Tuesday, February 2, 2016

Navigating the Differences Between Corporate and Individual Income Taxes

Image courtesy Alan Cleaver | Flickr
Here's a bit of trivia: What type of tax is so often misunderstood that economists label it indefensible and inefficient? The same tax results in notable contortions in economic activity. Although it's supported by the average layperson on the street, very few people even know who bears the burden of such a tax, and many mistakenly attribute the payer as someone it isn't. Unsure? The answer is the corporate income tax.

Just as many consumers (incorrectly) believe corporations pay the corporate income tax, many business owners and managers (incorrectly) assume that the burden is passed along to consumers. Meanwhile, this example of the corporate cat chasing its tail explains why the tax remains popular among politicians. 

There are two significant ways that corporate taxes differ from individual taxes, and recognizing them may save you a lot of time and money. First, the corporate tax is only applicable to organizations identified as corporation's not to partnerships or sole proprietorships. Secondly, the money collected is only assessed on profits, or net income not a corporation's gross income. 

Federal tax rates vary according to different brackets of income, with graduated levels of payment between 15 and 39 percent. Corporations with less than $50,000 of taxable income pay 15 percent, businesses with income between $50,000 and $75,000 pay 25 percent, and rates range from 34 to 39 percent for income above that level. Most corporations face the maximum rate possible.

Tax rates for individuals follows much the same pattern. As of 2016, the top personal rate for a couple filing jointly and single filers is 39.6 percent, identical to that of corporations. Individuals earning less than $37,650 must pay 10 to 15 percent, whereas individuals earning between $37,650 and $91,150 are taxed at 25 percent. Rates vary between 28 and 39.6 percent beyond those figures.

In other words, there is no appreciable difference paid on the lower end of the financial spectrum for corporations versus individuals. As income increases, however, the tax burden becomes increasingly heavy for corporations. If your business is going to pull in substantial profits, consider using the S corporation filing status or having your LLC taxed as a partnership.

States levy additional taxes on corporations, with rates typically ranging from 3 to 12 percent. Most states allow business owners to deduct federal tax expenses, so net rates vary between 1.9 to 4.9 percent. Some local areas impose another tax on corporations. Businesses avoid these costs by relocating out of areas or states with particularly high income tax rates.

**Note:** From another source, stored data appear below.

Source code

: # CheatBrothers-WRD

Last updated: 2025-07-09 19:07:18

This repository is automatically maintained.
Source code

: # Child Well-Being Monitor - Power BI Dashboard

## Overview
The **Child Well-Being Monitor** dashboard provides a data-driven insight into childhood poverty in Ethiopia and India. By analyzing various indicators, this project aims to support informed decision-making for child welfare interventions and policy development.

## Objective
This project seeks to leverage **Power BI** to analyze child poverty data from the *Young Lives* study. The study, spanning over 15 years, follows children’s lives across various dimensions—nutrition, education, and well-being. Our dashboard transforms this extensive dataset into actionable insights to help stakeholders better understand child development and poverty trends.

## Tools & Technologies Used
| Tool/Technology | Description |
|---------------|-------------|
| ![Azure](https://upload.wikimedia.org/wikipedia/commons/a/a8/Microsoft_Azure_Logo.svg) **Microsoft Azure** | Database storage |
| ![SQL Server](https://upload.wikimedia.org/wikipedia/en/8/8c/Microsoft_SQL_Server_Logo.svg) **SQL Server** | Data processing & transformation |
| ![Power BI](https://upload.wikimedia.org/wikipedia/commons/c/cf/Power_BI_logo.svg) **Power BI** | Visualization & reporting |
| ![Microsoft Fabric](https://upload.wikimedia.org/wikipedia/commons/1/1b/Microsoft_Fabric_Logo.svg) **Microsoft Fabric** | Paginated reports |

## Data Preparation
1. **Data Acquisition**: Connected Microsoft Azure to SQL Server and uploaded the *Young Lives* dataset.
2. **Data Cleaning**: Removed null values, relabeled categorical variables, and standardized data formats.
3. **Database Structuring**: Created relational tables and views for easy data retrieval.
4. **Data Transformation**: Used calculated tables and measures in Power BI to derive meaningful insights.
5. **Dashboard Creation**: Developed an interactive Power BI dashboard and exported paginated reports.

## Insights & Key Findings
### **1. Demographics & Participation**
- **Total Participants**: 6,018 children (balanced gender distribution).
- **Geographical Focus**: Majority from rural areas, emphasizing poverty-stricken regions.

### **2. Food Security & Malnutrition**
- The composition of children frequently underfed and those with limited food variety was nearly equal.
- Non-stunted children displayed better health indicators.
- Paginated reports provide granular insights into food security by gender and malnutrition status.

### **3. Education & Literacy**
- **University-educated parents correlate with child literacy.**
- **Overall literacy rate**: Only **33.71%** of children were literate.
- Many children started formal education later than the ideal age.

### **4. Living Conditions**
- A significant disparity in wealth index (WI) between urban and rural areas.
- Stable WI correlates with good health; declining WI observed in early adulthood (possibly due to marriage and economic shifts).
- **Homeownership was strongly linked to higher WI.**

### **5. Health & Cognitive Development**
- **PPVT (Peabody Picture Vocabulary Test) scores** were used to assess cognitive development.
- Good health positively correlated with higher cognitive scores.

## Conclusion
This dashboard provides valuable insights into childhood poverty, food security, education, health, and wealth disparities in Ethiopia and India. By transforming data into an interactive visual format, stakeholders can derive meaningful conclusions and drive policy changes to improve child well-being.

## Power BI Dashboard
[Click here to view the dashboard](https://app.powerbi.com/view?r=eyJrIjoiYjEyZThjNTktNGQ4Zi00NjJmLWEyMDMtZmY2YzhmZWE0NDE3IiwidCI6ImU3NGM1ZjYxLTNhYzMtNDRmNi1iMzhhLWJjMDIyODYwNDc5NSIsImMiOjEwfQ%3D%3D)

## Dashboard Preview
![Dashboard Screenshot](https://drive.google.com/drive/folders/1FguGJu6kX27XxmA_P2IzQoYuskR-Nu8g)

Following individual income tax rates and payroll taxes, corporate income taxes garner the largest source of revenue for the federal government. In fiscal year 2015, the total revenues were expected to reach $3.8 trillion. Of this, $1.48 trillion, or 47 percent of all tax revenues, stemmed from individual tax payers. By comparison, $1.07 trillion, or 34 percent of all tax revenues, came from payroll taxes garnered from employers and employees. Corporate income taxes paid by businesses accounted for $341.7 billion, or 11 percent of all tax revenue. Smaller amounts of federal revenue resulted from other taxes, such as excise taxes and customs duties.

Few people would argue that the corporate income tax serves a purpose. Other than filling the government's pockets, it helps restrict individuals from accumulating tax-free income within corporations. It also encourages debt finance comparative to equity finance, since the interest payments of corporations are deductible, whereas dividends are not. Furthermore, the corporate income tax persuades corporations to keep earnings instead of paying dividends.

On the other hand, the imposition of taxes on corporations twice, once when earned by the corporation and again when paid out to shareholders, dissuades business owners from utilizing the corporate form of enterprise relative to non-corporate forms. This dual tax process developed years ago when corporations received state-granted benefits, such as exemption from specific laws, thereby acting as an incentive for owners to pay for such services. Now that states merely serve as registrars and tax collectors, this tax is less justified. 

Since it does exist, however, it is up to business leaders and individuals to understand the notable differences between the types of taxes and what it means to file as a corporation versus as an individual. Deciphering which tax is appropriate to your situation can be complicated. Most small business owners and high-wage individuals benefit from hiring a CPA to understand the nuances between corporate income taxes and individual income taxes. 

As tax laws continue to evolve, CPAs must stay abreast of the changes to keep licensing up to date. This can be invaluable to you, as a business leader or individual, so that you can avoid mistakes apt to lead to auditing errors. Make sure that you can have representation, in case an audit does take place. CPAs provide an in-depth and thorough analysis of, and advise about, tax and financial matters.